Unfortunately, in our culture, it is easy to get swept up in a wave of indiscriminate consumerism and mechanization. The cost for this (besides the pollution and depletion of our environment) is that we become increasingly dependent on money and technology, rather than depending on our own skills and on each other.

But we can change our culture. We can widen and strengthen our skills; we can establish strong community relationships; and we can use our resources more elegantly. To keep this up, we must continually evaluate whether "new" and "more" is better. Clearly, sometimes it is. But everything has a cost--one that often isn't fully reflected on the price tag.

Thinking critically about those costs is not always popular. The good news is that we have found the process of building self-reliance and community-reliance to be, for the most part, surprisingly pleasurable.

It's also really hard without support. (And we are kind of new at this ourselves.)
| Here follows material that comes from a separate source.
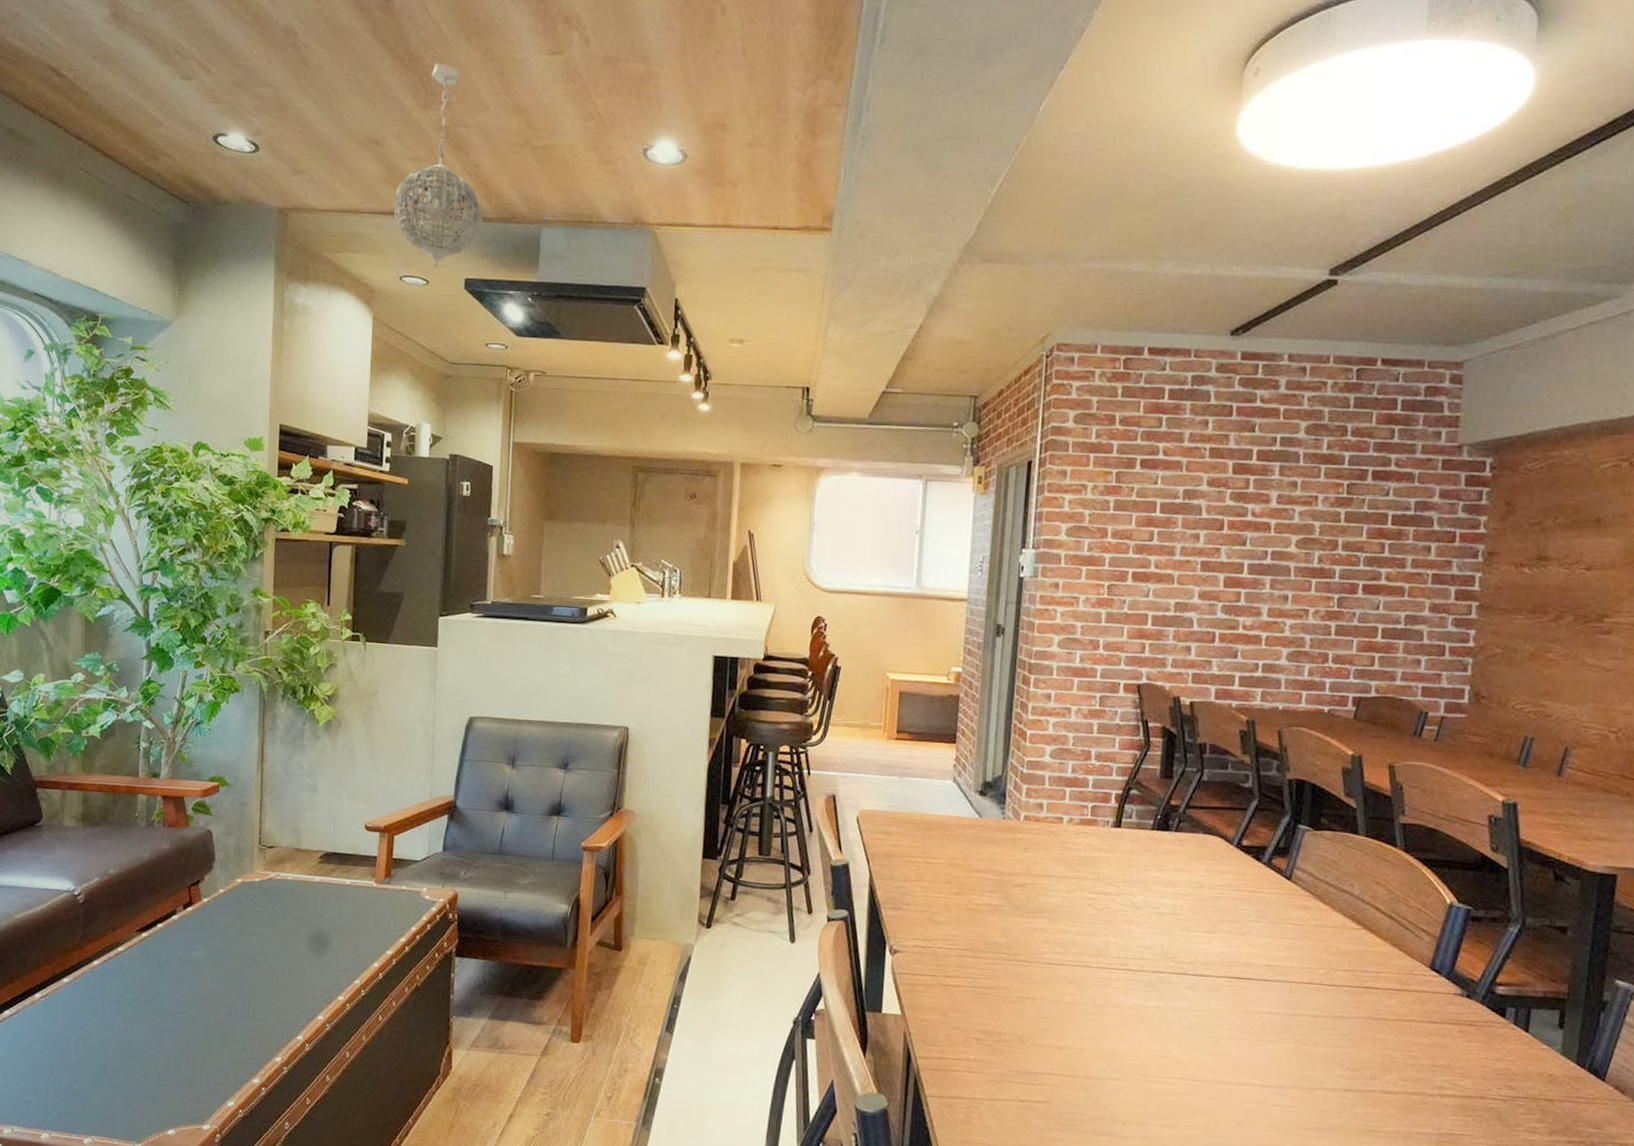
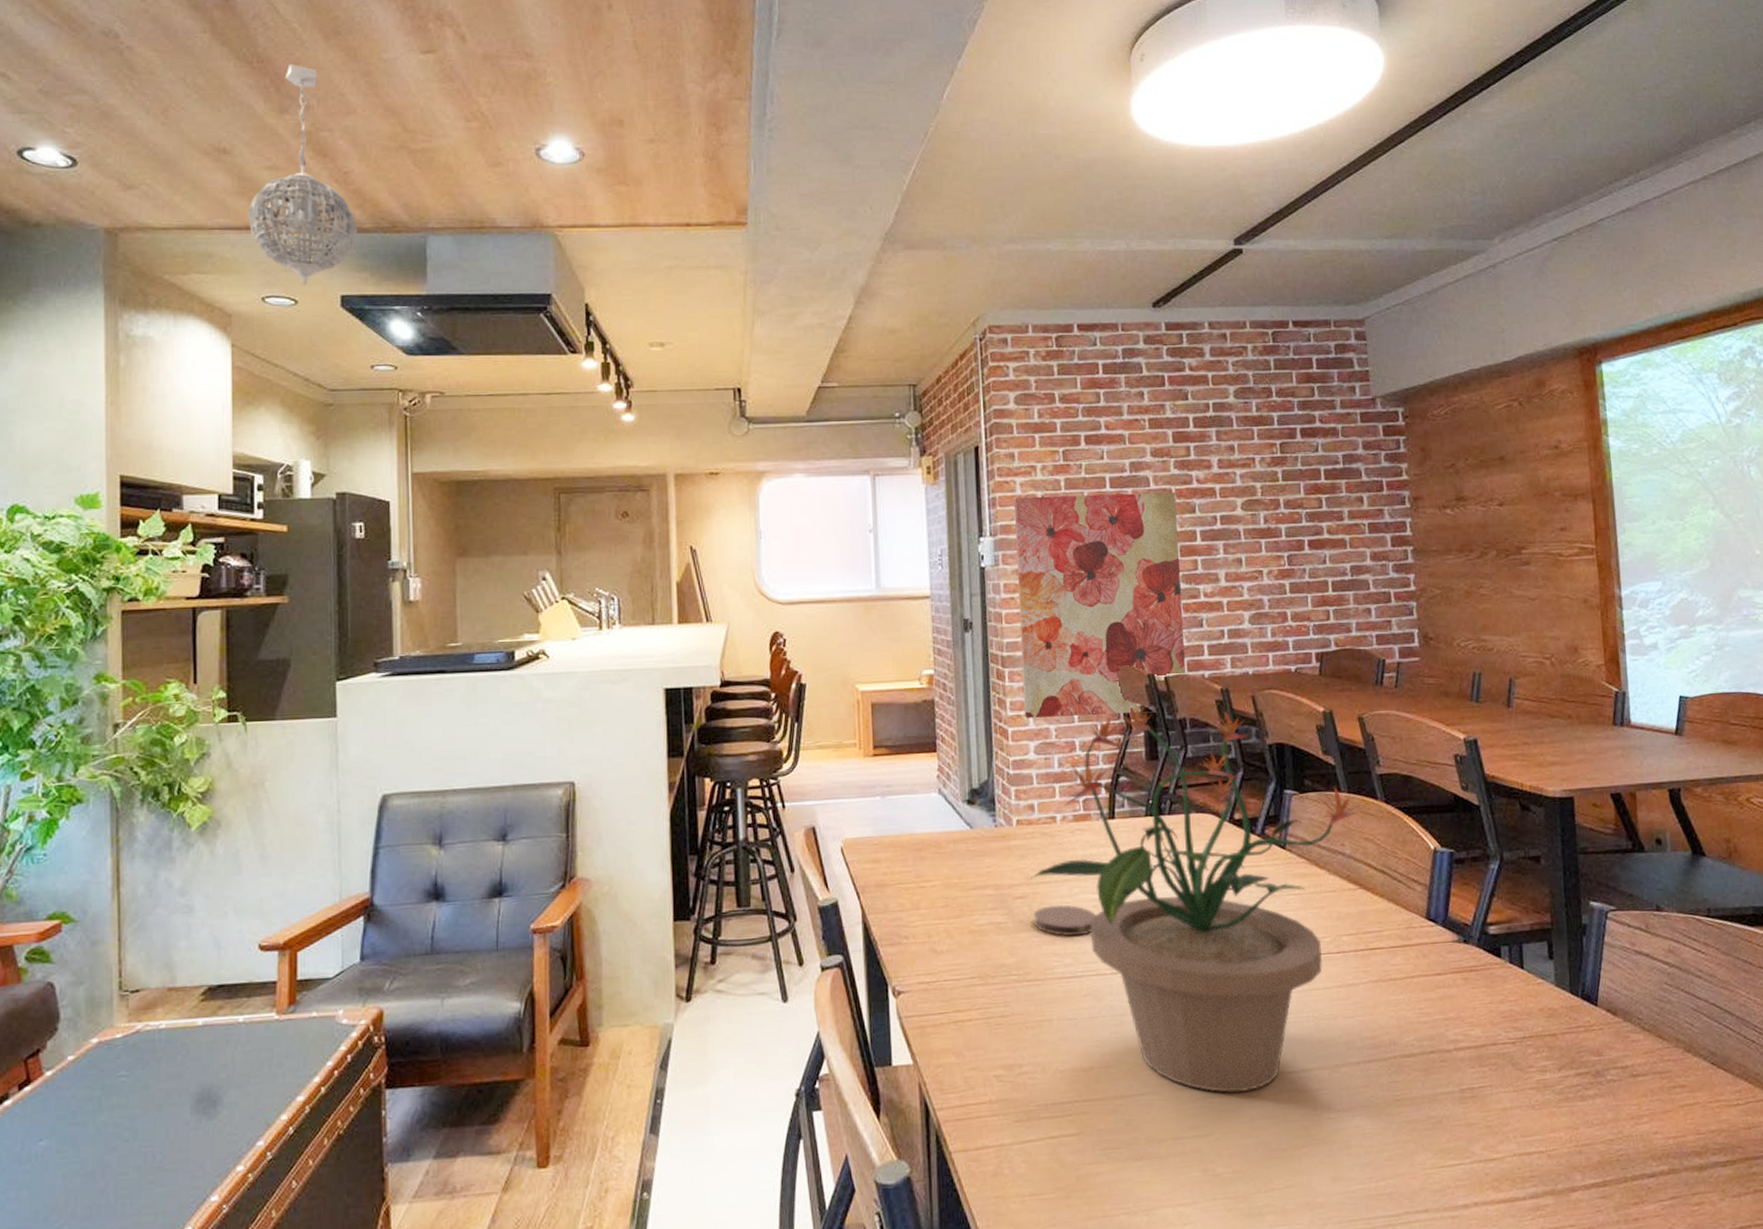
coaster: none [1028,897,1090,930] -> present [1033,904,1096,937]
potted plant: none [1032,725,1377,1095] -> present [1031,706,1360,1093]
wall art: none [1044,513,1228,734] -> present [1014,492,1185,718]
To that end, this blog is for us, as well as for you. By showing the small steps we take in our own lives to become more self-reliant, we hope to show you--and remind ourselves--how approachable profound change can be. This blog is meant to provide fodder for thought, discussion, and ACTION in your quest for the good life.


Topics of discussion will include: our quest to build or fix things that others would pay for or throw away, how we approach building community in our diverse neighborhood, gardening and other food issues; and DIY tips for simple ways to make your living space more attractive for little or no cost.